My Top Three Easily Overlooked Points#
If I were preparing to build an enterprise-grade Agentic Application right now (e.g., AI Code Review, AI DevOps Assistant, AI Jira Assistant), I would prioritize investing resources in these three areas:
1. Observability
Without Tracing, everything else is a black box. Set up the observation infrastructure first, then talk about optimization.
2. Evaluation
Without Eval, every Prompt change is a gamble. The test set doesn’t need to be huge at first, but it must exist and must be run continuously.
3. Human Approval
Without an approval mechanism, accidents will happen sooner or later.
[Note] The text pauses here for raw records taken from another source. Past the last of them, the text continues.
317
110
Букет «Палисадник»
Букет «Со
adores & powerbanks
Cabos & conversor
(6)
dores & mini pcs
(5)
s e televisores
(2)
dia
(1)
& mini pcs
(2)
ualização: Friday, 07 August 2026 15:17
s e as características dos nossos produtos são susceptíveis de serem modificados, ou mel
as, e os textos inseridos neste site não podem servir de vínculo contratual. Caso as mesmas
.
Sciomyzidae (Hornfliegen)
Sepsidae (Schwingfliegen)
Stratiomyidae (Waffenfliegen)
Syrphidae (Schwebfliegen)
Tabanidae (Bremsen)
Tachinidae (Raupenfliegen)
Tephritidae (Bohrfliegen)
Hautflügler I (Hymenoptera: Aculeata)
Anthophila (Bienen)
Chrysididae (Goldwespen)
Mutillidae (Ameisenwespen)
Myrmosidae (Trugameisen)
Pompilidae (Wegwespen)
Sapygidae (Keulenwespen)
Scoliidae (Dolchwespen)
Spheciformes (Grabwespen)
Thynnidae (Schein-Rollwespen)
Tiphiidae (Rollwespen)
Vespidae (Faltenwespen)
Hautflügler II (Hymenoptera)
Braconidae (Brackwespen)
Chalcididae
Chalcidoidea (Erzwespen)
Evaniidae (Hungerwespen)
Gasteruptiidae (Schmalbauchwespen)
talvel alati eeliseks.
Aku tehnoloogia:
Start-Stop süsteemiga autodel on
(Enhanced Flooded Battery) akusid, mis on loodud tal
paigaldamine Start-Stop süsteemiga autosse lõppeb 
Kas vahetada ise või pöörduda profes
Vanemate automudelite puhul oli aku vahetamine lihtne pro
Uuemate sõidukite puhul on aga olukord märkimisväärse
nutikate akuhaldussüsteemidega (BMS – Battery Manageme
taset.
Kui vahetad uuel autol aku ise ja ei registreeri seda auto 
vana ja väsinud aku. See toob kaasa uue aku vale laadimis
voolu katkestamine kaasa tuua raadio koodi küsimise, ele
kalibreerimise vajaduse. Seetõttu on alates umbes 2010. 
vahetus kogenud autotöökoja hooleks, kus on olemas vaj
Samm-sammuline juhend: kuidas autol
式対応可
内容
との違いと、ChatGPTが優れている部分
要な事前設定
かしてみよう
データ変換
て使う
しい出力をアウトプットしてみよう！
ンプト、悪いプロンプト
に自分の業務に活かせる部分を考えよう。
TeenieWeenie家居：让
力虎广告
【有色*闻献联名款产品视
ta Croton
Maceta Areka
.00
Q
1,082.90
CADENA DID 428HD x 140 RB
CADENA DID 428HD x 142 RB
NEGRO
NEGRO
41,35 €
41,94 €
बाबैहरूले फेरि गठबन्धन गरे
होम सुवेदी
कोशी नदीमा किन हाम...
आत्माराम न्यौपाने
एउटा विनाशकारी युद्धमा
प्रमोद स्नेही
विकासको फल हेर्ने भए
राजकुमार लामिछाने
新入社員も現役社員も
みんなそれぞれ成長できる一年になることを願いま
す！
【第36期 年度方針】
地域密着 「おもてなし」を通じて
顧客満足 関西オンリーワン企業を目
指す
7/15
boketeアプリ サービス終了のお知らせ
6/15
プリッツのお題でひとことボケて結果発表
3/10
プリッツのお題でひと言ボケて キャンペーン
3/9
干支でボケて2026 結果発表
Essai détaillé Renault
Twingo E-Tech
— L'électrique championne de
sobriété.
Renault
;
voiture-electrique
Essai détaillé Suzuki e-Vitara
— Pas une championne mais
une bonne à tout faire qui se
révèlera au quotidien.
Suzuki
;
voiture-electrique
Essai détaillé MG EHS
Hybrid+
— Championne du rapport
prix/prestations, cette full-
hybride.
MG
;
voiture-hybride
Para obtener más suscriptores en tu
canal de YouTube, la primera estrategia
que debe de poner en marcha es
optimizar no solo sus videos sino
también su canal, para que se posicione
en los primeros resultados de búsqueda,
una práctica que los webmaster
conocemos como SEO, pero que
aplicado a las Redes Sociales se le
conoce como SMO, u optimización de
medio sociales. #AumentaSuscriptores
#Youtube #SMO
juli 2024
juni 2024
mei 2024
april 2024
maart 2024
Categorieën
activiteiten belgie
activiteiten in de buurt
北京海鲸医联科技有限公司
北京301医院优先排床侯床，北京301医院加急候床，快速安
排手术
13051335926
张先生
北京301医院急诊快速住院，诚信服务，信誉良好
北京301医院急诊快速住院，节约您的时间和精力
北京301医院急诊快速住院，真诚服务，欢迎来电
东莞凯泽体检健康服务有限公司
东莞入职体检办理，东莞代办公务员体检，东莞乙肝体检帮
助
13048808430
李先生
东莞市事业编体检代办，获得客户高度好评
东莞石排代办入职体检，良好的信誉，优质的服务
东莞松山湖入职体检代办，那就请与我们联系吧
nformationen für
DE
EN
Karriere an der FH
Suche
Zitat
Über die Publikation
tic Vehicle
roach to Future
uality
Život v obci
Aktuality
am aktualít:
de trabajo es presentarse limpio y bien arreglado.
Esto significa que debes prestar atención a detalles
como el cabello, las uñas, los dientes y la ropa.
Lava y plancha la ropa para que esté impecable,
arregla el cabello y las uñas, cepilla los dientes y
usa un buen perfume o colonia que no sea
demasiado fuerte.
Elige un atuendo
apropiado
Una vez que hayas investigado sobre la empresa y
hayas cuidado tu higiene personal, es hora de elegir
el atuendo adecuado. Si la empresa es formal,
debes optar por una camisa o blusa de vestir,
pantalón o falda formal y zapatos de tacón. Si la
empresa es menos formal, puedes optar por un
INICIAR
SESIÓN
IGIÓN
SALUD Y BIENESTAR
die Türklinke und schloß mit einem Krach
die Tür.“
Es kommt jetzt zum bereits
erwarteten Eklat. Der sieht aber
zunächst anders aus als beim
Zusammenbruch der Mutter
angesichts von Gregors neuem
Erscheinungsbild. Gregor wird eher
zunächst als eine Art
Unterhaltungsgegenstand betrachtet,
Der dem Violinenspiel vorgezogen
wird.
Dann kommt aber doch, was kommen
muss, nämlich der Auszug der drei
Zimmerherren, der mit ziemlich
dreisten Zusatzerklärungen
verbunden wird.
An Agent is a tool, not a decision-maker.
Reference Architecture for DevOps / CI-CD Scenarios#
Based on my previous experience in the DevOps and CI/CD fields, if I were to design an Agentic Application for a DevOps scenario, I would adopt a layered architecture similar to the following:
User
│
▼
Router Agent
│
├── CI Agent
├── Git Agent
├── Jira Agent
├── K8s Agent
│
▼
Approval Layer
│
▼
Tool Layer
│
▼
Observability
(Langfuse / OpenTelemetry)
│
▼
Eval Pipeline
(GitHub Actions / Jenkins)Such an architecture is easier to scale, test, and operate than a single “all-in-one” Agent, and it aligns better with the practical realities of enterprise adoption.
The productionization of Agentic Applications is not a Prompt problem, but a system engineering challenge. Each of the 8 layers mentioned above could be an article on its own. Today, I’ve laid out a framework; perhaps we’ll delve deeper into a few of them later.